FactorSpring MVCSpring WebFlux
Threading modelThread-per-request (or virtual thread)Few event-loop threads + small worker pools
Sweet spotCRUD, JPA, mature librariesI/O-bound fan-out, streaming, high concurrency with slow backends
PersistenceJPA, JDBC, Spring Data JPAR2DBC, Mongo reactive, Cassandra reactive
Learning curveLower — imperativeHigher — reactive operators, debugging stack traces
Blocking codeNatural fitMust isolate or eliminate
flowchart TD
  Q{Workload type?}
  Q -->|CRUD + JPA + typical REST| MVC[Spring MVC]
  Q -->|SSE / NDJSON streaming| WF[WebFlux]
  Q -->|Many slow outbound HTTP calls in parallel| WF
  Q -->|Backpressure end-to-end| WF
  Q -->|Heavy CPU computation| MVC[MVC + scale instances]
  Q -->|Team knows JPA only| MVC
  • I/O-bound — thread waits on network or disk. WebFlux or virtual-thread MVC both scale well; WebFlux adds backpressure and streaming primitives.
  • CPU-bound — threads actively compute. Neither model removes CPU cost; add cores, partition work, or use async job queues. Reactive does not magic away CPU.
🎯 Interview

"Would you rewrite our Spring MVC monolith to WebFlux?" — Strong answer: only with clear I/O bottlenecks, streaming requirements, or end-to-end reactive data stores—and team readiness. Otherwise MVC + virtual threads + efficient JDBC pool often wins on total cost of ownership.

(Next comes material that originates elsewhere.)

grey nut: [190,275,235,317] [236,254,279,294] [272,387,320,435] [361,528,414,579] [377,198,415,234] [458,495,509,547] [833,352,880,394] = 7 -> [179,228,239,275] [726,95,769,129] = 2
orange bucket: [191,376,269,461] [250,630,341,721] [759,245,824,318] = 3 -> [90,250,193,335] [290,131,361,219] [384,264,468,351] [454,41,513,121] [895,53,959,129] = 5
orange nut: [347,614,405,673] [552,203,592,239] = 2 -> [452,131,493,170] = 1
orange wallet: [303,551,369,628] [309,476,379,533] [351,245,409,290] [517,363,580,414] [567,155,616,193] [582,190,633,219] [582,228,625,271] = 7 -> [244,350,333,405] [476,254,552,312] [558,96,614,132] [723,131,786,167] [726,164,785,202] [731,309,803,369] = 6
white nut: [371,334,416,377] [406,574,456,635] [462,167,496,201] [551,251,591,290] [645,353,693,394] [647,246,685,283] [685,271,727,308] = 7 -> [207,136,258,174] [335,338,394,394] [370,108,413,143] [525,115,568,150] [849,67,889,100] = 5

Virtual threads vs reactive

Spring Boot 3.2 on Java 21 made virtual threads a first-class option for servlet stacks. You can get WebFlux-like concurrency for blocking code—without rewriting to Mono and Flux.

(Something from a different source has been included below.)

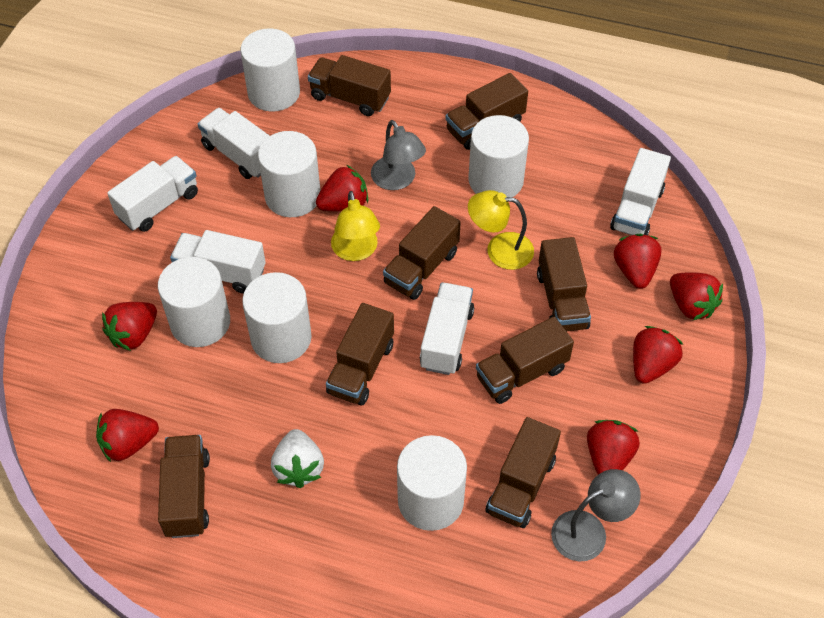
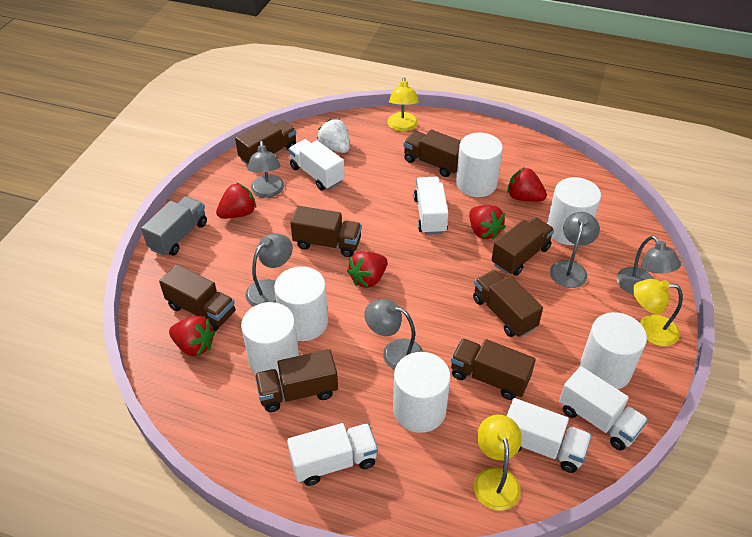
grey lamp: [371,120,426,190] [551,469,641,561] = 2 -> [245,233,293,307] [247,141,284,198] [364,299,423,370] [550,212,600,288] [617,236,681,295] = 5
grey truck: none = 0 -> [141,196,207,256] = 1
red strawberry: [96,409,159,462] [102,302,157,351] [316,165,368,212] [587,420,640,474] [614,234,662,289] [633,326,683,384] [670,272,723,320] = 7 -> [169,316,215,356] [216,183,256,219] [347,251,388,288] [469,205,505,240] [507,167,547,202] = 5
yellow lamp: [331,191,380,261] [468,190,534,270] = 2 -> [387,77,419,132] [474,415,522,511] [633,279,683,346] = 3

Enable virtual threads (MVC)
spring:
  threads:
    virtual:
      enabled: true

With virtual threads enabled, Tomcat handles each request on a lightweight virtual thread. Blocking JDBC, HTTP, and sleep no longer pin scarce platform threads—MVC becomes competitive for many I/O-heavy workloads that previously motivated WebFlux adoption.

flowchart LR
  subgraph vt["MVC + virtual threads"]
    T1[vthread 1] --> JDBC[(blocking JDBC)]
    T2[vthread 2] --> HTTP[blocking HTTP]
    T3[vthread 3..N] --> Wait[I/O wait — cheap]
  end
  subgraph rx["WebFlux + Reactor"]
    EL[Event loop] --> Mono[Mono pipeline]
    Mono --> R2DBC[(R2DBC)]
    Mono --> WC[WebClient]
  end

When reactive is still preferred

  • Backpressure — consumer-driven flow control end-to-end (Kafka → process → SSE client)
  • StreamingFlux as first-class response type; incremental parsing of large payloads
  • Full reactive data path — R2DBC, reactive Mongo, reactive Redis already in architecture
  • Gateway / BFF fan-out — compose many outbound calls with declarative operators and unified error handling

Programming model vs scalability tool

Reactive (WebFlux)Virtual threads (MVC)
What it isA programming model — pipelines, operators, typesA JVM threading feature — scalability for blocking code
Code styleMono/Flux, no block()Imperative — familiar loops, JPA, JDBC
DebuggingAsync stack traces, reactor checkpointsConventional thread dumps (virtual thread aware)
Best fitStreaming + backpressure + reactive driversExisting blocking Spring apps seeking throughput
📌 Version Note

Virtual threads require Java 21+. Pin carriers with -Djdk.virtualThreadScheduler.parallelism=N only when tuning under load. Avoid synchronized blocks on hot paths—they pin the virtual thread to a carrier (improving in newer JDKs but still worth profiling).

💡 Pro Tip

Pragmatic hybrid: MVC + virtual threads for your API and JPA layer; WebClient for selective non-blocking outbound calls where you block() at the boundary or use toFuture(). You do not need full WebFlux to benefit from reactive HTTP clients.

🌍 Real World

Netflix, LinkedIn, and others adopted reactive for specific high-throughput pipelines—not as a blanket replacement for every service. Post–Java 21, many greenfield CRUD APIs default to MVC + virtual threads unless streaming is in the requirements doc on day one.